Check each line of the material below for the word "Eligibility". State how many lines have it, and nothing more.

+ + + + +

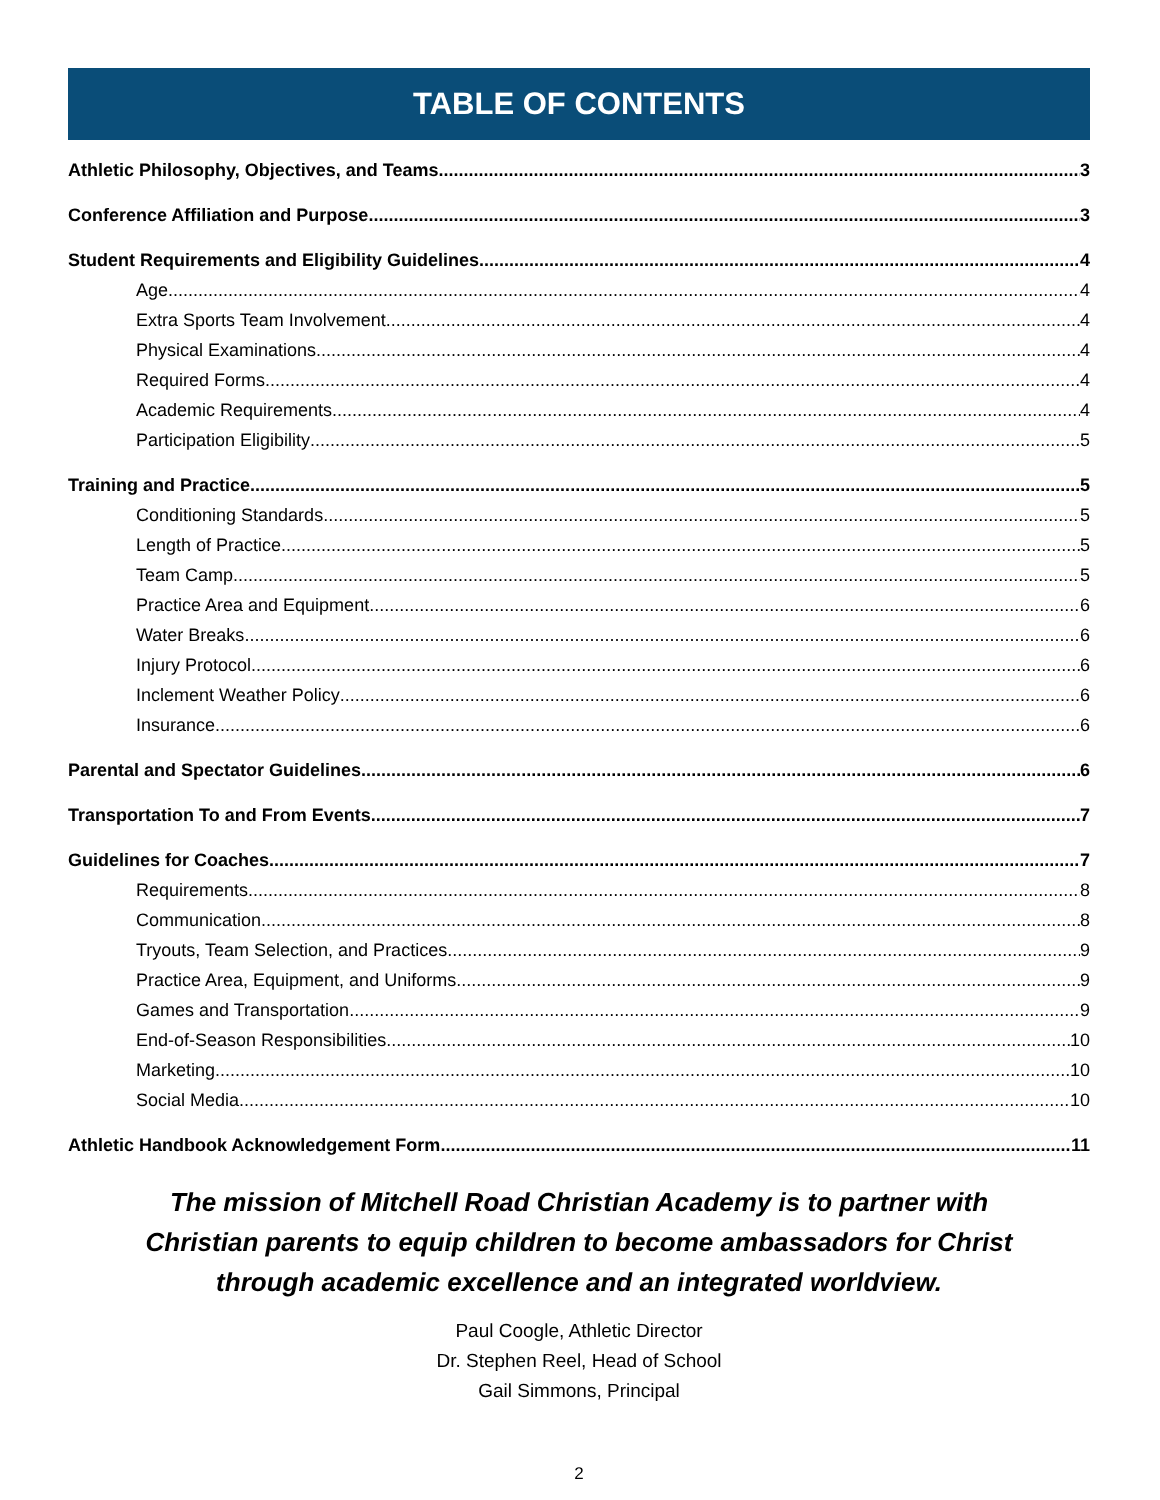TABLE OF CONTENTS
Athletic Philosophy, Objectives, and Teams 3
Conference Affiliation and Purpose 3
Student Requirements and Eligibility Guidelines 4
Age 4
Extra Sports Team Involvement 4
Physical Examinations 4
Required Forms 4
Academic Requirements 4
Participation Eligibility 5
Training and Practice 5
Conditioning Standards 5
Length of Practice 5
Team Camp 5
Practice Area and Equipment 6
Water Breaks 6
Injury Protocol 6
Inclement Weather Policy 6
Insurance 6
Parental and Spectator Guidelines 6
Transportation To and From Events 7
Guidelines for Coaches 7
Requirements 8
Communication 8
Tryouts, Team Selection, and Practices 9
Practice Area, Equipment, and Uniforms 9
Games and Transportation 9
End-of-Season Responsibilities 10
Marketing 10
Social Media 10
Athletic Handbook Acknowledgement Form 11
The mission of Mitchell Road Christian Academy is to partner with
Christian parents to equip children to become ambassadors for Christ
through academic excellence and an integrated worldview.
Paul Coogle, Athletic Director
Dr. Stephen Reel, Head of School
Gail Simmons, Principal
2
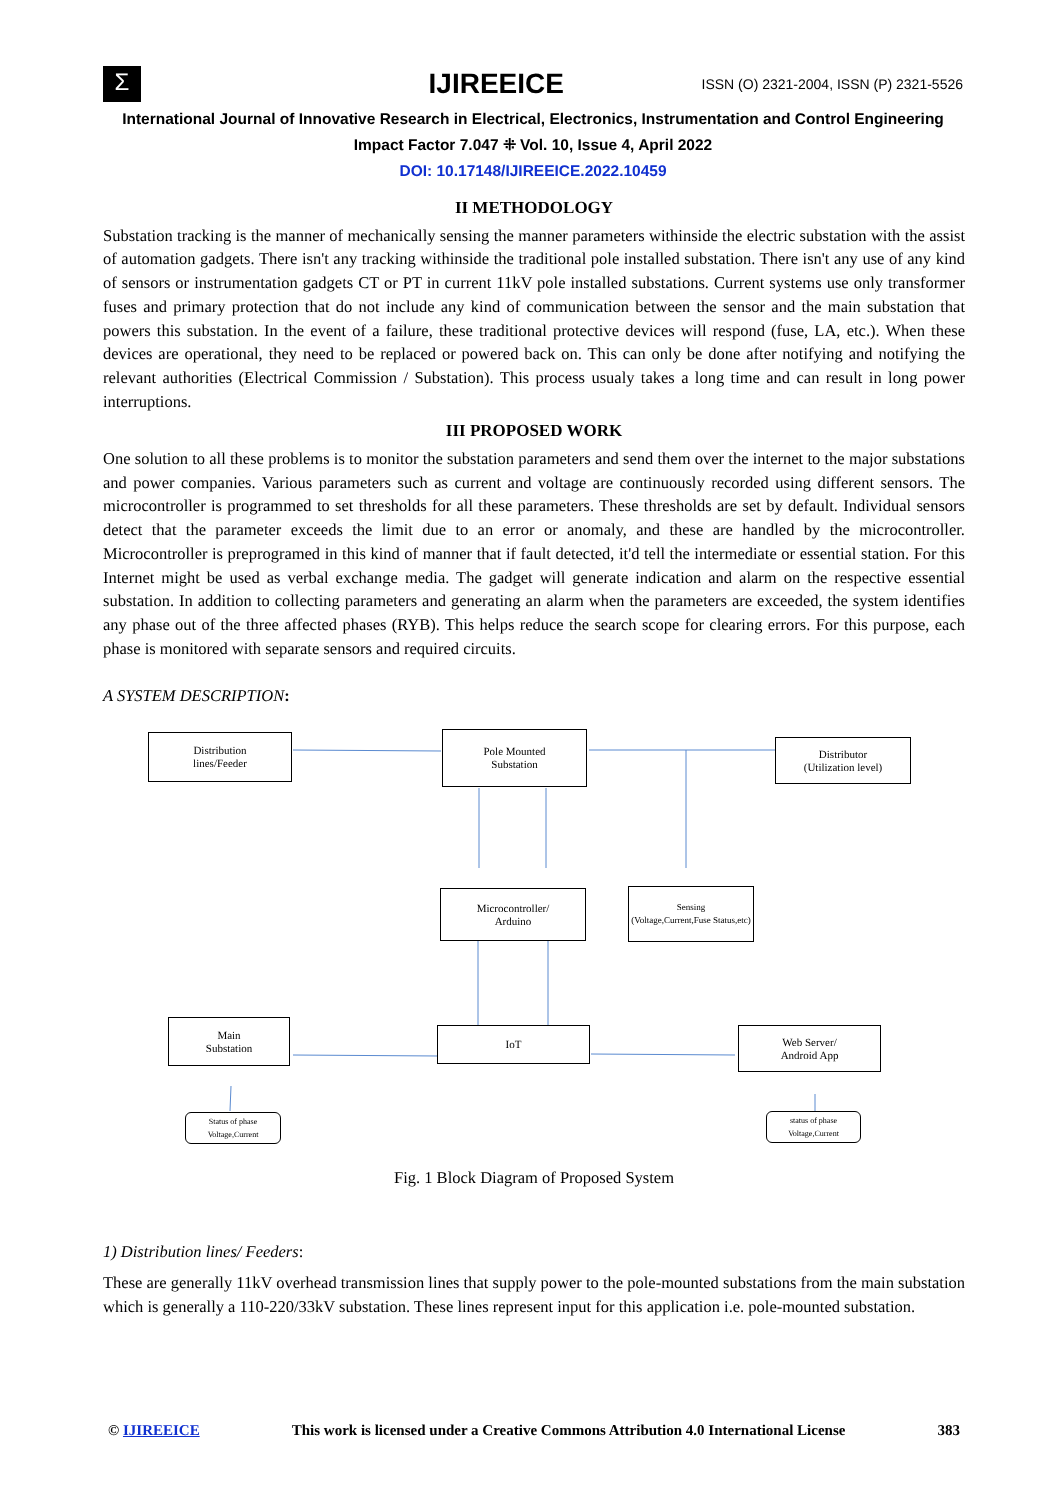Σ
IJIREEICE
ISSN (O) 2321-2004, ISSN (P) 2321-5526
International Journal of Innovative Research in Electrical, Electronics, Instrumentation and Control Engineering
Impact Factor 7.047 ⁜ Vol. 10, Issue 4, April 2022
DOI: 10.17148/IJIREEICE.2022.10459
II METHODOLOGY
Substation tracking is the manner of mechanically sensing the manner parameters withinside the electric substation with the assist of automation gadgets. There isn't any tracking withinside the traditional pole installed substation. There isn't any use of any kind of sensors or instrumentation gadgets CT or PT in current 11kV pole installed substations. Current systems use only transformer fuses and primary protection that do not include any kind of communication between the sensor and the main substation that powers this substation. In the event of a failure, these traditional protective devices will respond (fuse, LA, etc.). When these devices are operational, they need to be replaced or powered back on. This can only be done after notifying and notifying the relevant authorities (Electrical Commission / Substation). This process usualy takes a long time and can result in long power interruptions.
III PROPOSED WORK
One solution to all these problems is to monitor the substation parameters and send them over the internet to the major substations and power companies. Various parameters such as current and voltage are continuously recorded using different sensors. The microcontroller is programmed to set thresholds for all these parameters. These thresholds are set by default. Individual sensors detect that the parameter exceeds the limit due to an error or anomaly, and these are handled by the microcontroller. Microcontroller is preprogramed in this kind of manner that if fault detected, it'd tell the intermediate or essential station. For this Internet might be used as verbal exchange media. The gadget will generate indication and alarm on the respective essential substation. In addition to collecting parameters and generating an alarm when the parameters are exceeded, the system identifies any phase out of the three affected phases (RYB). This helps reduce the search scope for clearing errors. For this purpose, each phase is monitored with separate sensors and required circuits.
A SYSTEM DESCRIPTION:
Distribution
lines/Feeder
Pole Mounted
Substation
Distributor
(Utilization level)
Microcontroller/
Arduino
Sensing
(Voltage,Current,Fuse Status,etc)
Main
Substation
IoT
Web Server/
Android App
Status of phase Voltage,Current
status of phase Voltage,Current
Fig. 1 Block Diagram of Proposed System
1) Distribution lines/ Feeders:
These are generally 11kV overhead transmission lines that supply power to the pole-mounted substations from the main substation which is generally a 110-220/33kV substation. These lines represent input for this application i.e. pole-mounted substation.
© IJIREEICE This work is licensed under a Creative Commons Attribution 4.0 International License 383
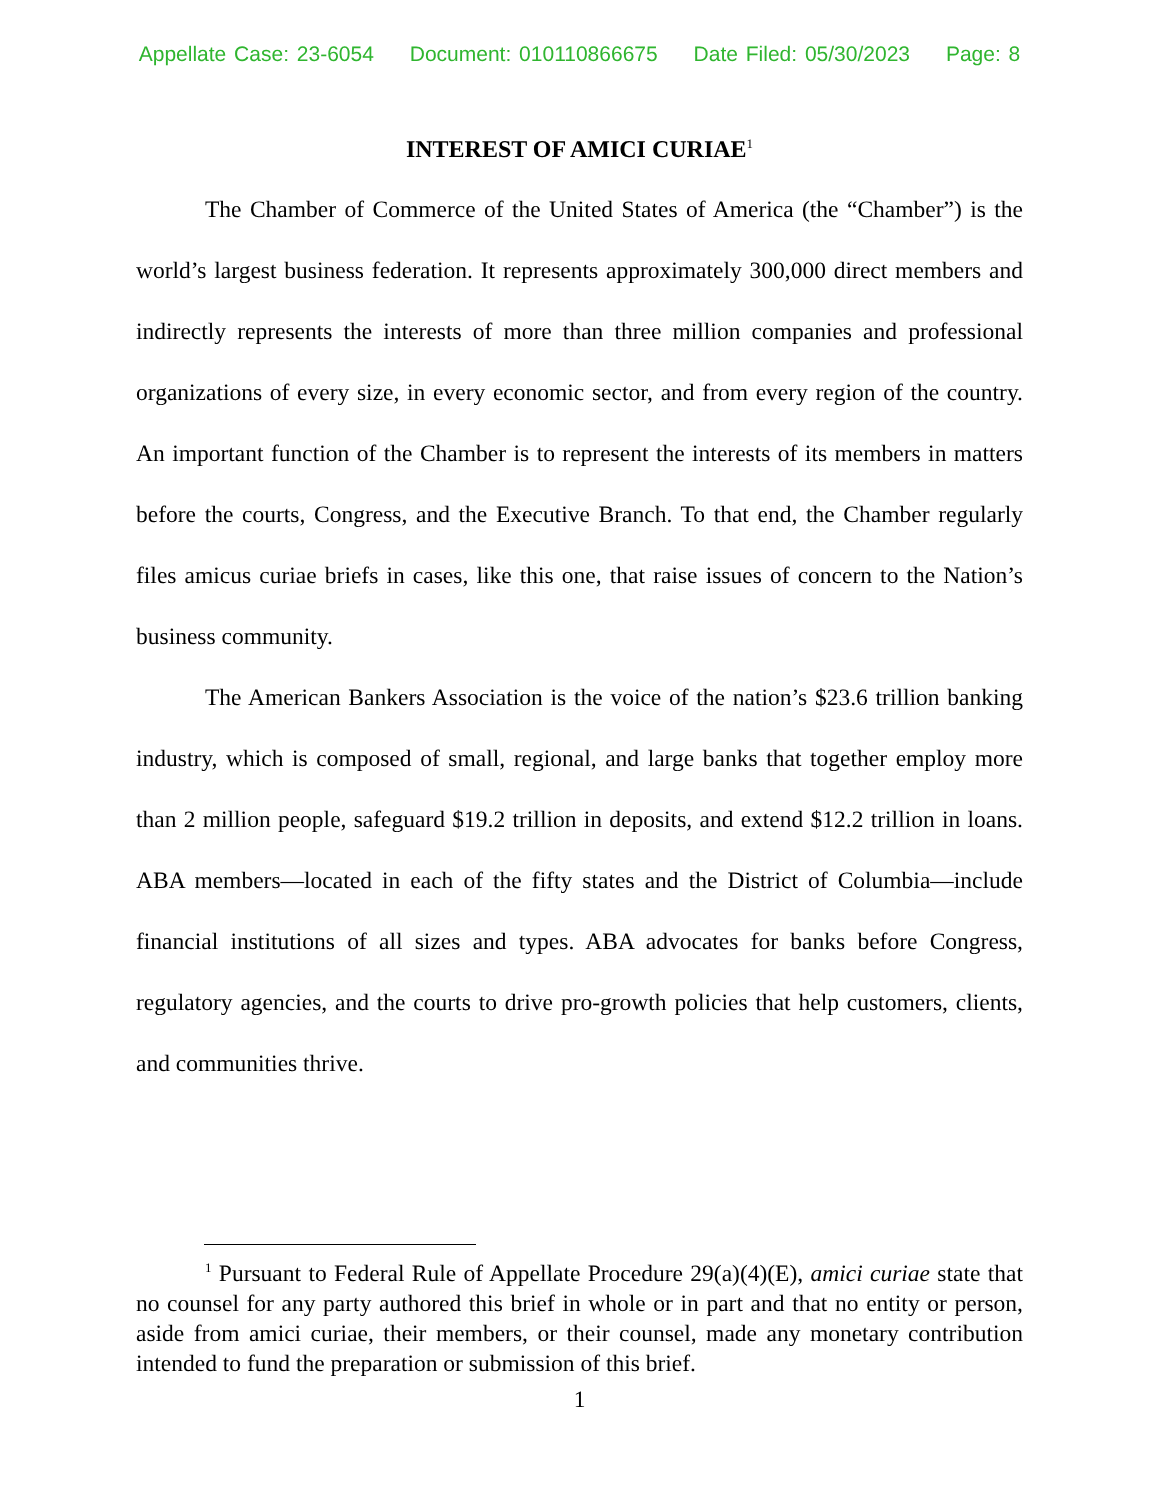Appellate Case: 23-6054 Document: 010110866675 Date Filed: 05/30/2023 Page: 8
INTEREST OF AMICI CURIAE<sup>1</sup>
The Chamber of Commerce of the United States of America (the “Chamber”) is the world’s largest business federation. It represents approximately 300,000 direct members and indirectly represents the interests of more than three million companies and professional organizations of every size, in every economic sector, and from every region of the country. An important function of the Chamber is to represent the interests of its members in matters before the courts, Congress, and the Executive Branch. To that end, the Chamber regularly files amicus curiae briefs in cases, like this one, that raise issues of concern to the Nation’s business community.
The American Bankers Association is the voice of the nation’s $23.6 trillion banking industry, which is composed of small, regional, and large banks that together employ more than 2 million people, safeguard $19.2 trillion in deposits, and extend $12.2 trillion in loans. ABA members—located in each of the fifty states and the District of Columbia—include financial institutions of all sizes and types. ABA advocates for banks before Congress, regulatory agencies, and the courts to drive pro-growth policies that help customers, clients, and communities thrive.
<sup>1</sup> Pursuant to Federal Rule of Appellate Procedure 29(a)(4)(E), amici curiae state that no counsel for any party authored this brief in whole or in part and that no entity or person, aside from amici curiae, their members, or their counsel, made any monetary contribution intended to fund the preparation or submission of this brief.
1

+ + + + +

**Result:** 2